Yulu Jia (left) earned his PhD in Computer Science with a minor in Computational Science last fall, and the University formally presented his diploma on December 10, 2015. Yulu is now working for Intel. Tingxing Dong (right) also earned his PhD in Computer Science with a minor in Computational Science and graduated on December 10th. Tingxing is now working at AMD in Austin, TX. Congratulations to Yulu and Tingxing!
Recent Releases
2016 ICL Annual Report
For fifteen years, ICL has produced an annual report to provide a concise profile of our research, including information about the people and external organizations who make it all happen. Please download a copy and check it out.
MAGMA 2.0 Beta 3 Released
MAGMA 2.0 Beta 3 is now available. MAGMA (Matrix Algebra on GPU and Multicore Architectures) is a collection of next generation linear algebra (LA) libraries for heterogeneous architectures. The MAGMA package supports interfaces for current LA packages and standards, e.g., LAPACK and BLAS, to allow computational scientists to easily port any LA-reliant software components to heterogeneous architectures. MAGMA allows applications to fully exploit the power of current heterogeneous systems of multi/many-core CPUs and multi-GPUs/coprocessors to deliver the fastest possible time to accurate solution within given energy constraints.
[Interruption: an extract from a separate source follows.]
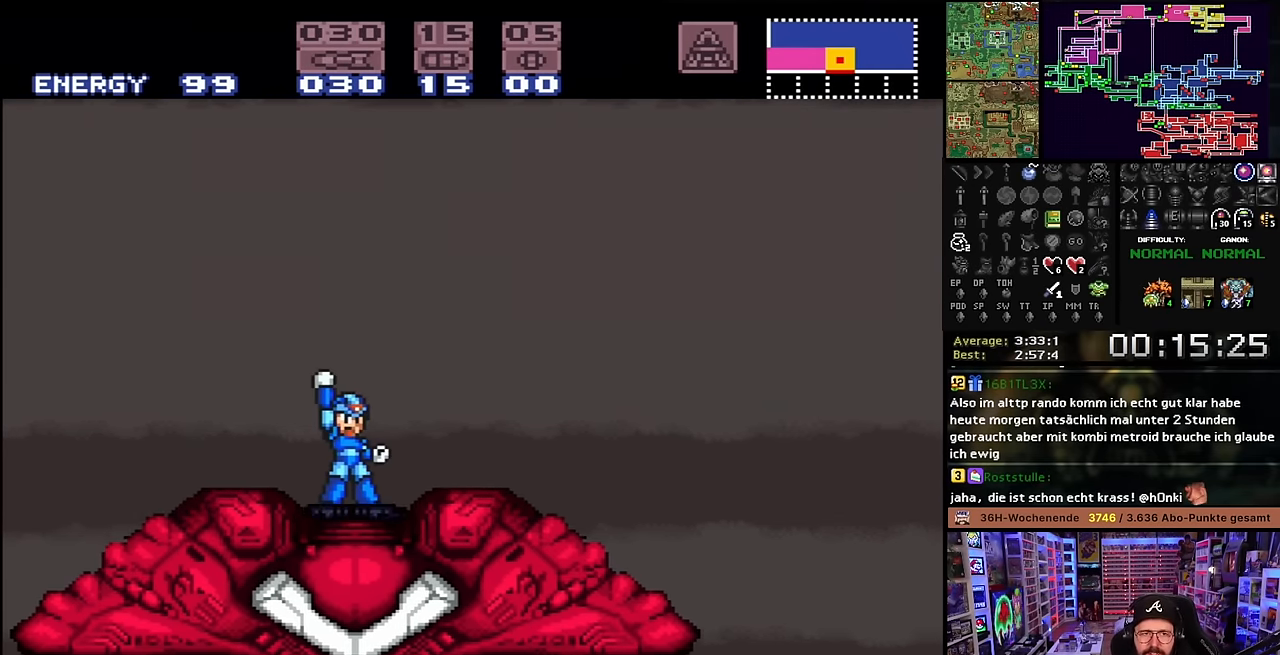
{"buttons": ["A"], "events": [[67, "A", "up"], [150, "A", "down"], [250, "A", "up"], [317, "A", "down"], [417, "A", "up"], [500, "A", "down"]]}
MAGMA 2.0 Beta 3 includes a major interface change for all MAGMA BLAS functions; most higher level functions such as magma_zgetrf have not changed their interface.
Significant changes include:
- Added queue argument to magmablas routines, and deprecated magmablas{Set,Get}KernelStream. This resolves a thread safety issue with using global magmablas{Set,Get}KernelStream.
- Fixed bugs related to relying on CUDA NULL stream implicit synchronization.
- Fixed memory leaks (zunmqr_m, zheevdx_2stage, etc.). Added -DDEBUG_MEMORY option to catch leaks.
- Fixed geqrf*_gpu bugs for m == nb, n >> m (ex: -N 64,10000); and m >> n, n == nb+i (ex: -N 10000,129).
- Fixed zunmql2_gpu for rectangular sizes.
- Fixed zhegvdx_m itype 3.
- Added zunglq, zungbr, zgeadd2 (which takes both alpha and beta).
MAGMA sparse changes:
- Added QMR, TFQMR, preconditioned TFQMR.
- Added CGS, preconditioned CGS.
- Added kernel-fused versions for CGS/PCGS QMR, TFQMR/PTFQMR.
- Changed relative stopping criterion to be relative to RHS.
- Fixed bug in complex version of CG.
- Accelerated version of Jacobi-CG.
- Added very efficient IDR.
- Performance tuning for SELLP SpMV.
Note: the Windows CMake port has not yet been implemented in the new Makefile structure. It will be available in the final release.
Visit the MAGMA software page to download the tarball.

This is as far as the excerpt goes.